What you have to do: In the copy of these records, include no pictures and change nothing else.

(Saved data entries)

......

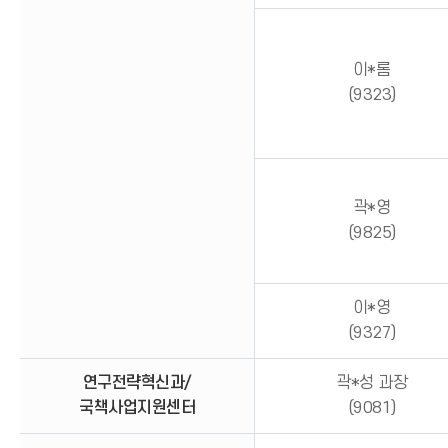
이*롬
(9323)
곽*영
(9825)
이*영
(9327)
연구전략혁신과/
곽*성 과장
국책사업지원센터
(9081)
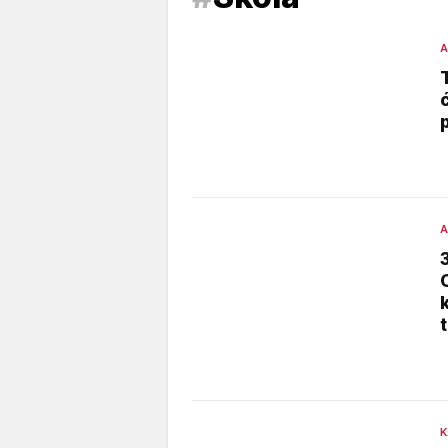
A
A
K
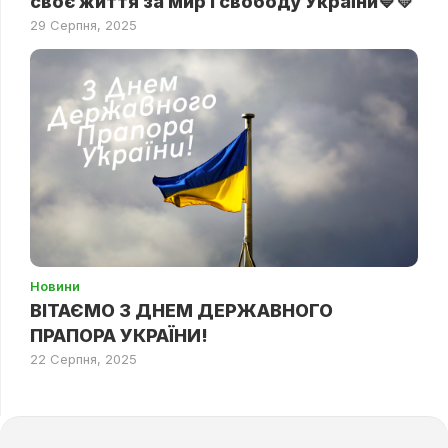
своє життя за мир і свободу України💙💛
29 Серпня, 2025
Новини
ВІТАЄМО З ДНЕМ ДЕРЖАВНОГО
ПРАПОРА УКРАЇНИ!
22 Серпня, 2025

......

Output of the task:
이*롬
(9323)
곽*영
(9825)
이*영
(9327)
연구전략혁신과/
곽*성 과장
국책사업지원센터
(9081)
A
A
K
своє життя за мир і свободу України💙💛
29 Серпня, 2025
Новини
ВІТАЄМО З ДНЕМ ДЕРЖАВНОГО
ПРАПОРА УКРАЇНИ!
22 Серпня, 2025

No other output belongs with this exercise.